Senado deve segurar nova flexibilização do Código Florestal por meio de uma MP modificada, que causaria erosão do prestígio do agronegócio
Salvo alguma improvável reviravolta, o presidente do Senado, Davi Alcolumbre (DEM-AP), deve travar a marcha da medida provisória 867e seu rebanho de jabutis.
Não foi a primeira vez, e talvez não seja a última, em que setores retrógrados do agronegócio buscaram vitória que pode se revelar, no futuro, um estrondoso tiro no pé.
Foram 243 votos a favor na Câmara e 19 contrários. Ruralistas queriam passar com o trator, de novo, sobre o Código Florestal.
Cabe rememorar que as mudanças de 2012 nessa legislação, originalmente de 1934, já configurara uma conquista de proprietários de terras irregularmente desmatadas. Afinal, obtiveram com ela anistias e prazos generosos para se adequar às normas ambientais.

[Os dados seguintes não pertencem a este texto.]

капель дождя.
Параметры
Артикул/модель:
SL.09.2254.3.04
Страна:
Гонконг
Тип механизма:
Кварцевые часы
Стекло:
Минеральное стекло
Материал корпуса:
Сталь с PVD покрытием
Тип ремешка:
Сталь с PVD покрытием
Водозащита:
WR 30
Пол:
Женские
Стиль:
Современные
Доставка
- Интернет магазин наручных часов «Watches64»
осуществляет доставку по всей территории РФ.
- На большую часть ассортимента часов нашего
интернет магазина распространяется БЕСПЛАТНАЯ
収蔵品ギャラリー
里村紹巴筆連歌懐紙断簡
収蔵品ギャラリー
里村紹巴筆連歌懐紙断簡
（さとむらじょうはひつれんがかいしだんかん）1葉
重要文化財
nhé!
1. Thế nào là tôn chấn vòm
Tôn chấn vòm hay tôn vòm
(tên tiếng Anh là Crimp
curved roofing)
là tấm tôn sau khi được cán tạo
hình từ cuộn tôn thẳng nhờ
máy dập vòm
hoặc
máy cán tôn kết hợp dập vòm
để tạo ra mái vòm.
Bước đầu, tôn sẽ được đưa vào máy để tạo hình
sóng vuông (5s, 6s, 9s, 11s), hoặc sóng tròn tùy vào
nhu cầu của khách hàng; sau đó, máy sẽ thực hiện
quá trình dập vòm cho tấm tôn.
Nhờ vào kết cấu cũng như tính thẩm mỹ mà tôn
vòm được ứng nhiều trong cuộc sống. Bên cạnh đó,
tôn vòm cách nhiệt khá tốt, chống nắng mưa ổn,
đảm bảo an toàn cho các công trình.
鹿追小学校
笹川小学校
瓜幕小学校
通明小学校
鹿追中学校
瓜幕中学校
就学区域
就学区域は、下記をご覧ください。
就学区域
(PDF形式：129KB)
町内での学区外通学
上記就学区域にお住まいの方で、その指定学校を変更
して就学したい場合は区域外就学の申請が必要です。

Vieram sucessivas prorrogações de datas para inscrição no cadastro ambiental rural, que implica reconhecimento de deficit de cobertura florestal, e para adesão ao programa de regularização (PRA), o compromisso de recompor matas.
A MP 867, editada no governo Michel Temer (MDB), adiava mais uma vez o PRA. Até certo ponto isso era inevitável, porque alguns estados se atrasaram em implantar sistemas para a regularização.
O novo Congresso, porém, lançou-se a encher o texto de penduricalhos —os jabutis, que não sobem sozinhos em árvores— para descaracterizar ainda mais o código.
Projeções estimam que as facilidades excluiriam da obrigação de recuperar áreas de preservação obrigatória um total de até 50 mil km², mais de 40% do compromisso brasileiro de recomposição florestal assumido no quadro do Acordo de Paris (120 mil km²).
Os grandes beneficiários são 4% de proprietários rurais que não se enquadraram nas regras. No longo prazo, contudo, todo o setor pode ser prejudicado, porque o desmatamento continuado tende a elevar a temperatura nas regiões de cultivo, como o cerrado, e a restringir a pluviosidade.
Não bastasse o dano físico potencial à lavoura e a perda de reputação do produto agrícola brasileiro no mercado mundial por iniciativa da bancada ruralista, outra frente de riscos se apresenta no Ministério do Meio Ambiente.
A investida do ministro Ricardo Salles contra a gestão do Fundo Amazônia põe em risco essa parceria com Noruega e Alemanha, que rendeu ao país mais de R$ 3 bilhões em recursos para reforçar o combate ao desmatamento.
Com o intento anunciado de deixar a MP perder a validade nesta segunda-feira (3), o Senado impede, por ora ao menos, que o trator ruralista prossiga em sua marcha a ré.